Assignment 1
In the collection of quotations, what year is given for the Voltaire quotation?
Assignment 2
Please repeat the part of the collection of quotations that opens with the words containing "The Church says" and closes with "dark and cruel.".
Assignment 3
Go on with the collection of quotations from where it stops.

Document text
+ + + +

What harm is there in getting knowledge and learning, were it from a sot, a pot, a fool, a winter mitten, or an old slipper? 

—François Rabelais, 1533

You never know what worse luck your bad luck has saved you from.

—Cormac McCarthy, 2005

Laughter always arises from a gaiety of disposition, absolutely incompatible with contempt and indignation.

—Voltaire, 1736

The Church says that the earth is flat, but I know that it is round, for I have seen the shadow on the moon, and I have more faith in the shadow than in the Church.

—Ferdinand Magellan, c. 1510

The earth is beautiful and bright and kindly, but that is not all. The earth is also terrible and dark and cruel.

—Ursula K. Le Guin, 1970

The young leading the young is like the blind leading the blind.

—Philip Dormer Stanhope, 1747

“Abroad,” that large home of ruined reputations.

+ + + +

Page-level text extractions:
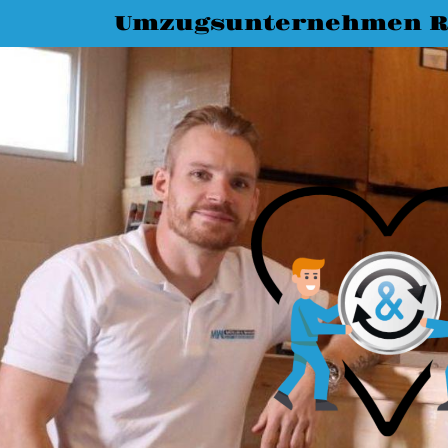
Umzugsunternehmen R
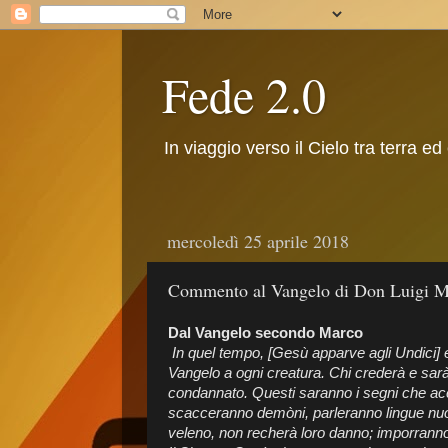
Fede 2.0
In viaggio verso il Cielo tra terra ed
mercoledì 25 aprile 2018
Commento al Vangelo di Don Luigi M
Dal Vangelo secondo Marco
In quel tempo, [Gesù apparve agli Undici] e
Vangelo a ogni creatura. Chi crederà e sar
condannato. Questi saranno i segni che a
scacceranno demòni, parleranno lingue nuo
veleno, non recherà loro danno; imporranno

+ + + +

Exercise answer 1
1736

Exercise answer 2
The Church says that the earth is flat, but I know that it is round, for I have seen the shadow on the moon, and I have more faith in the shadow than in the Church.

—Ferdinand Magellan, c. 1510

The earth is beautiful and bright and kindly, but that is not all. The earth is also terrible and dark and cruel.

Exercise answer 3
—George Eliot, 1866

All technologies should be assumed guilty until proven innocent.

—David Brower, 1992

It is hell to belong to a suppressed minority.

—Claude McKay, 1937

My people and I have come to an agreement that satisfies us both. They are to say what they please, and I am to do what I please.

—Frederick the Great, c. 1770

If they prescribe a lot of remedies for some sickness or other, it means that the sickness is incurable.

—Anton Chekhov, 1904

Better free in a strange land than a slave at home.

—German proverb

We cannot say what the woman might be physically, if the girl were not allowed all the freedom of the boy in romping, climbing, swimming, playing whoop and ball.